Ces dysfonctionnements managériaux entrainent des manquements, des perturbations, donc des pertes de productivité et d’efficience sur les processus de production.
Ces pertes sur la valeur ajoutée ne sont pas directement imputées sur un compte comptable classique, et ne sont donc pas visibles immédiatement : ce sont bien des coûts cachés.
Bien que ces coûts cachés ou « coûts de non-performance « ne soient pas identifiés en tant que tels dans les comptes comptables, ils affectent le résultat de l’entreprise.
La lecture des livres comptables par processus n’est donc pas complète : H Savall définissait la valeur ajoutée comme la variation des quantités de capital allouées et des quantités de travail, mais le bouclage n’est jamais réalisé, une ou plusieurs variables l’en empêche.

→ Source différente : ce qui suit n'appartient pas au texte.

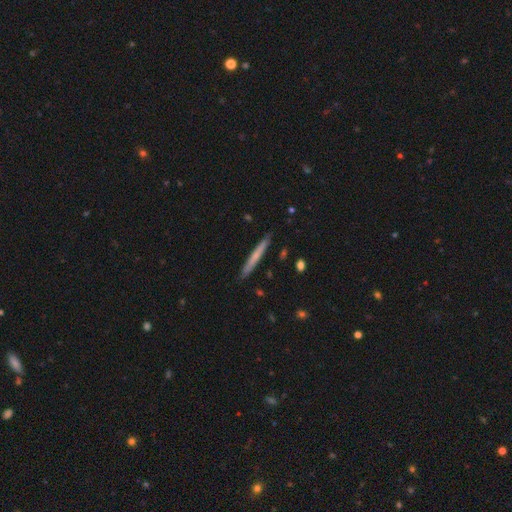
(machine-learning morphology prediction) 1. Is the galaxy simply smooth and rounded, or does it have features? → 56% smooth, 38% featured or disk, 6% star or artifact.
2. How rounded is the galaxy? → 97% cigar-shaped, 2% in between, 1% round.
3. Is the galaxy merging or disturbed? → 90% none, 7% minor disturbance, 1% merger, 1% major disturbance.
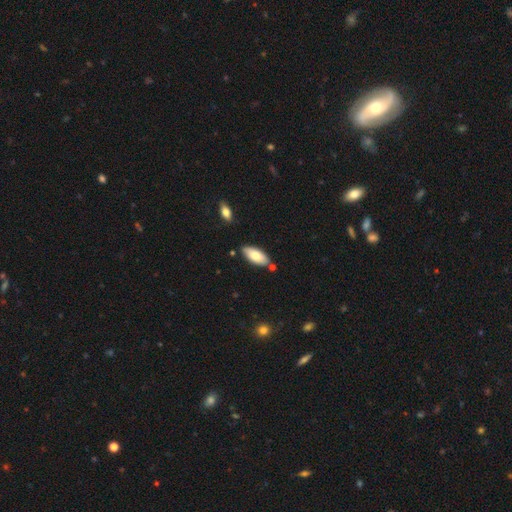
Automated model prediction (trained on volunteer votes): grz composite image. It shows a smooth galaxy with no disk features (75%) that is in between round and cigar-shaped (86%). Merging: none (79%).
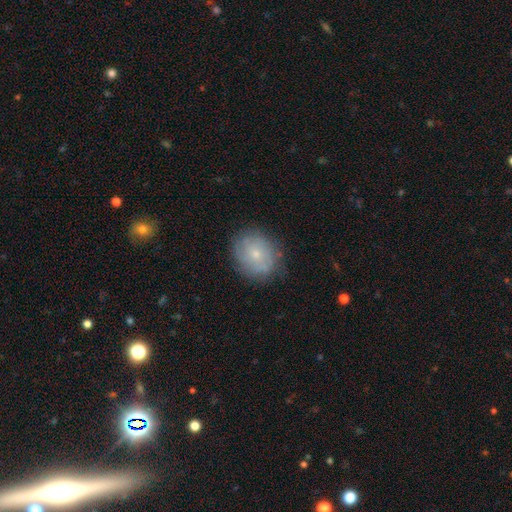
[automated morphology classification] Overall: smooth (51%; featured or disk 40%). How rounded: round (65%; in between 34%). Merging: none (78%).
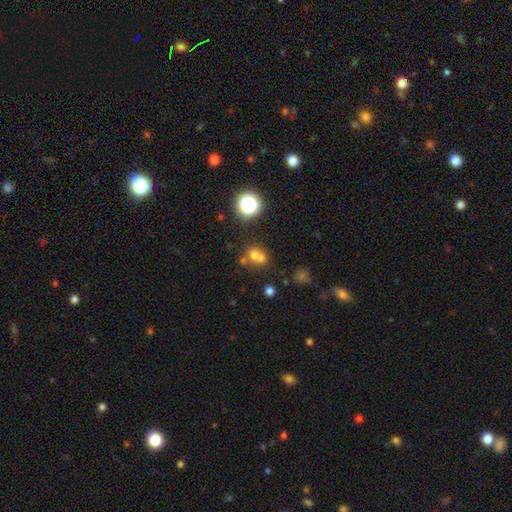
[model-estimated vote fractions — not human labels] Smooth or featured?
  - smooth: 63% *
  - star or artifact: 20%
  - featured or disk: 17%
How rounded?
  - round: 73% *
  - in between: 26%
  - cigar-shaped: 1%
Merging?
  - merger: 53% *
  - none: 36%
  - minor disturbance: 7%
  - major disturbance: 4%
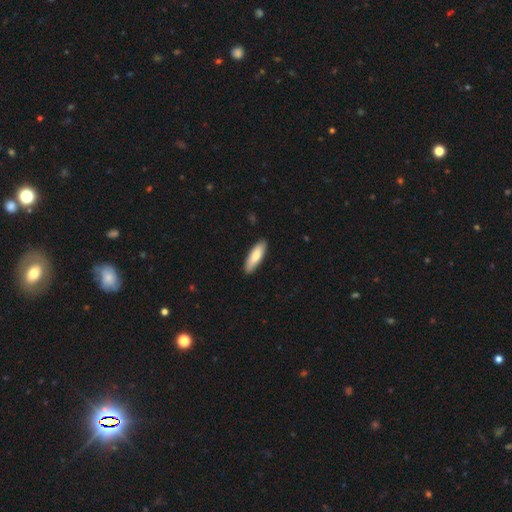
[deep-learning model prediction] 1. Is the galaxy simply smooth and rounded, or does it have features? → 78% smooth, 17% featured or disk, 5% star or artifact.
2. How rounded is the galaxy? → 51% cigar-shaped, 48% in between, 2% round.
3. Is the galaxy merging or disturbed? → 89% none, 9% minor disturbance, 2% major disturbance, 1% merger.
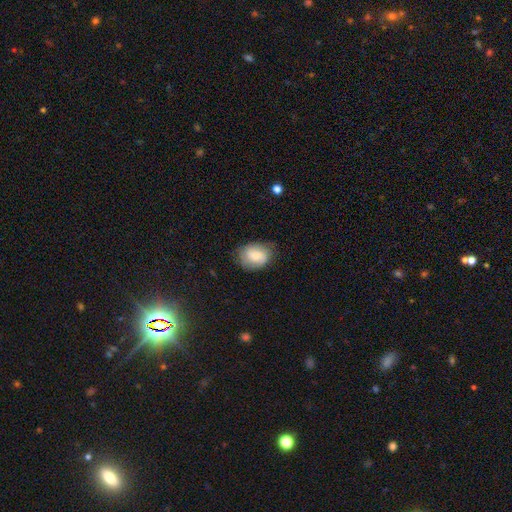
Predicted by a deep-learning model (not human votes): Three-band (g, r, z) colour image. It shows a smooth galaxy with no disk features (61%) that is in between round and cigar-shaped (62%). Merging: none (70%).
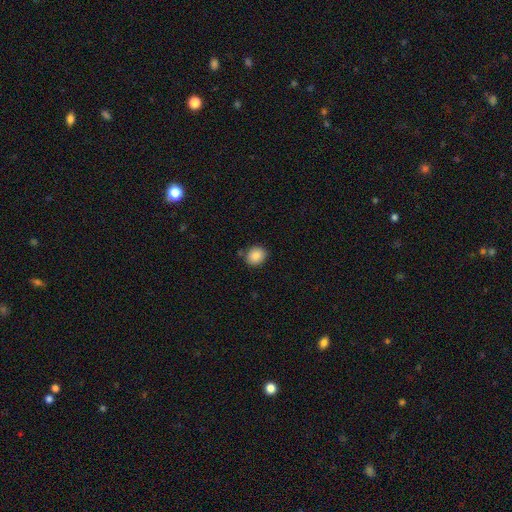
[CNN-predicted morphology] A smooth galaxy with no disk features (86%) that is round (73%). Merging: none (82%).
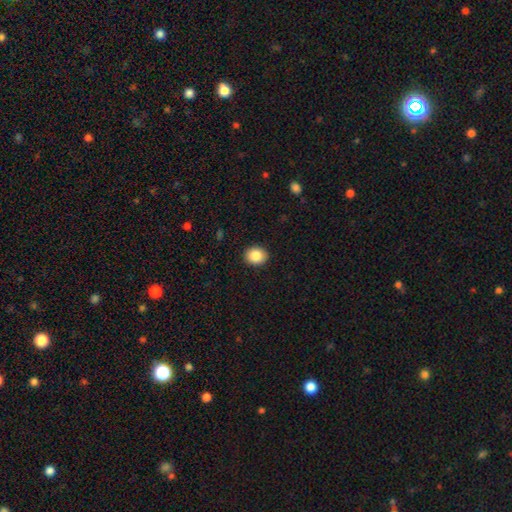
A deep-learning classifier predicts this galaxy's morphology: This appears to be a smooth galaxy with no disk features (86%) that is round (68%). Merging: none (92%).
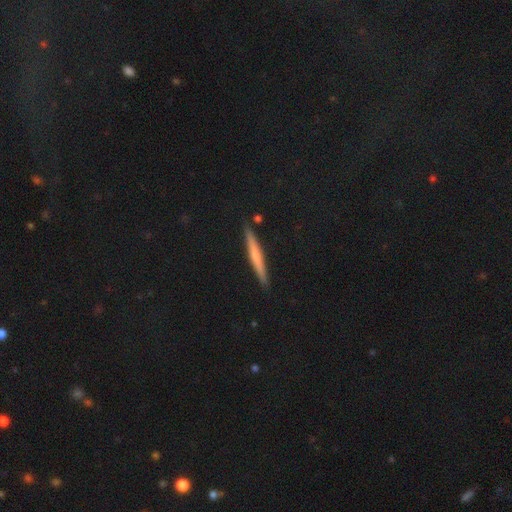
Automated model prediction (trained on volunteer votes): smooth-or-featured: smooth: 51% | featured or disk: 43% | star or artifact: 6%
  how-rounded: cigar-shaped: 96% | in between: 3% | round: 1%
  merging: none: 90% | minor disturbance: 7% | merger: 2% | major disturbance: 1%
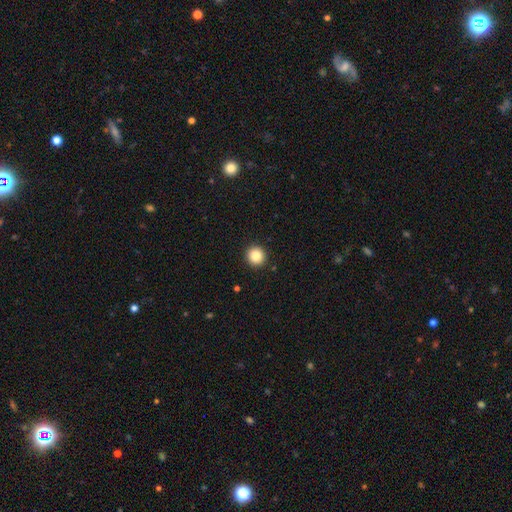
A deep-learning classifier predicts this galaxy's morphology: Smooth or featured: smooth — 85% (star or artifact — 10%)
How rounded: round — 93% (in between — 6%)
Merging: none — 93% (minor disturbance — 4%)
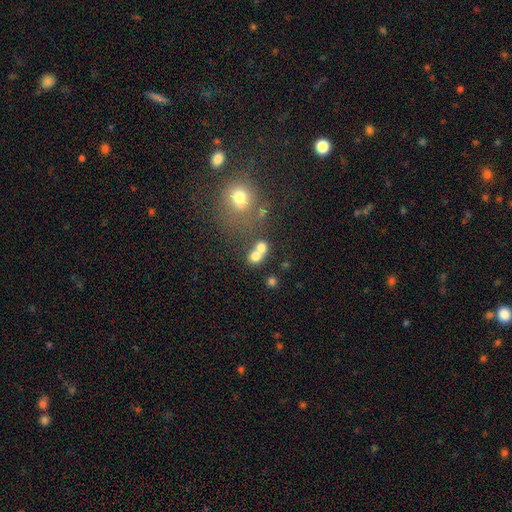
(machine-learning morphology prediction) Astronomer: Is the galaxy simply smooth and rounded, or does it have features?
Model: smooth — 71%.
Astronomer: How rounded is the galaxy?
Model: round — 64%.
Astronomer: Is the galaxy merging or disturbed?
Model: merger — 54% (runner-up: none, 33%).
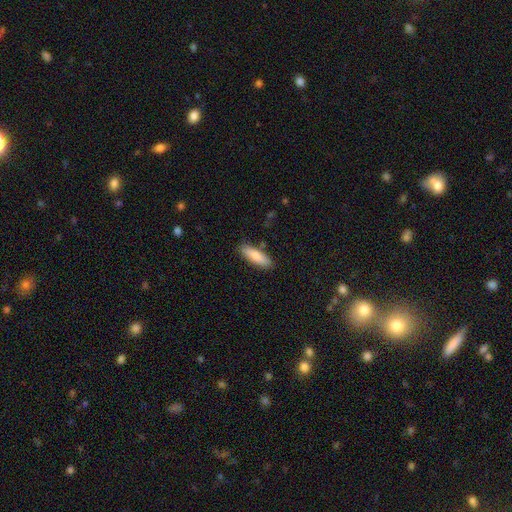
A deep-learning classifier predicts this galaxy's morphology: A smooth galaxy with no disk features (81%) that is cigar-shaped (55%). Merging: none (86%).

Ces variables ont été identifiées comme étant des coûts de non-performance, des coûts cachés.
Dès lors, il convient d’examiner et d’auditer avec des valeurs métriques les processus managériaux ainsi que les processus industriels (en tenant compte de certains coûts managériaux qui affectent directement les processus industriels)
Il est donc nécessaire d’investiguer l’impact des dysfonctionnements sur la Valeur Ajoutée dans les deux grands processus de l’entreprise :
- Les processus managériaux
- Les processus de production
1-Les coûts cachés induits par les désagréments et défauts des processus managériaux
Dès 1974, le contrôle de gestion conciliant l’économique et le social a donc permis d’établir un premier postulat : la performance managériale de l’entreprise impacte la performance opérationnelle de l’entreprise.

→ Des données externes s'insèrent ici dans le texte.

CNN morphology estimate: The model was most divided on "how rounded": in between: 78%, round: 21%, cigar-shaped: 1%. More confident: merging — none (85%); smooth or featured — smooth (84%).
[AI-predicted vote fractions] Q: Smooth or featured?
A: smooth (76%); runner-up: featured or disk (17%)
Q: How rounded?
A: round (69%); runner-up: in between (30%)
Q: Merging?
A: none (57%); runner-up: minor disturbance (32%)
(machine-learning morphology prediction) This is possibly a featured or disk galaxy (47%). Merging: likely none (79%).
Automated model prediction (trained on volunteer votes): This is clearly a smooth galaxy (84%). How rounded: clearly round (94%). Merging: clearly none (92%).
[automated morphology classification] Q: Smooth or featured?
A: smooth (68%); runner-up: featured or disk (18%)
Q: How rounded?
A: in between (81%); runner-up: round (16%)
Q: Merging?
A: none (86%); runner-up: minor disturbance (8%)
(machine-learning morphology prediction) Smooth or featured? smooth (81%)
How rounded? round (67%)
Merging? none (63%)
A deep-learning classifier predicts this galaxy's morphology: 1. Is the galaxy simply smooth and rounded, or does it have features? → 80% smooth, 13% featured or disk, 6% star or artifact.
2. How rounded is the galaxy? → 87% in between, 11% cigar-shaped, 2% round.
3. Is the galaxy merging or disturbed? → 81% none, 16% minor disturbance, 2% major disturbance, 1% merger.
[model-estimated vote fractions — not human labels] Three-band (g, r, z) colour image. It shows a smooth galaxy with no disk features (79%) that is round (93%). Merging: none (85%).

La performance managériale dépend entre autres, de la performance économique mais aussi de la satisfaction des employés.
Une prise de conscience de la part des dirigeants a perçu l’intérêt et la nécessité de progresser dans la compréhension des critères de la RSE et des ESG, critères environnementaux, sociaux, et de gouvernance.
Ces nouveaux critères, s’ils sont acceptés et appliqués permettent d’amoindrir l’impact des coûts cachés, des défauts du processus de management ainsi que les erreurs et faiblesses des processus de production
La RSE, Responsabilité Sociétale des entreprises est une politique ou une démarche adoptée par les entreprises pour promouvoir le développement durable.
Pour évaluer la RSE dans l’entreprise, des critères ESG sont utilisés. Ils représentent l’ensemble des facteurs environnementaux, sociaux, et de gouvernance.
- Environnemental (E) : Evalue les impacts des actions de l’entreprise sur l’environnement, tels que la gestion des déchets et la réduction des émissions de CO2.
- Social (S) : Prend en compte les conditions de travail des collaborateurs, l’équité entre les intervenants internes et externes, ainsi que les avantages (formation récompenses, …).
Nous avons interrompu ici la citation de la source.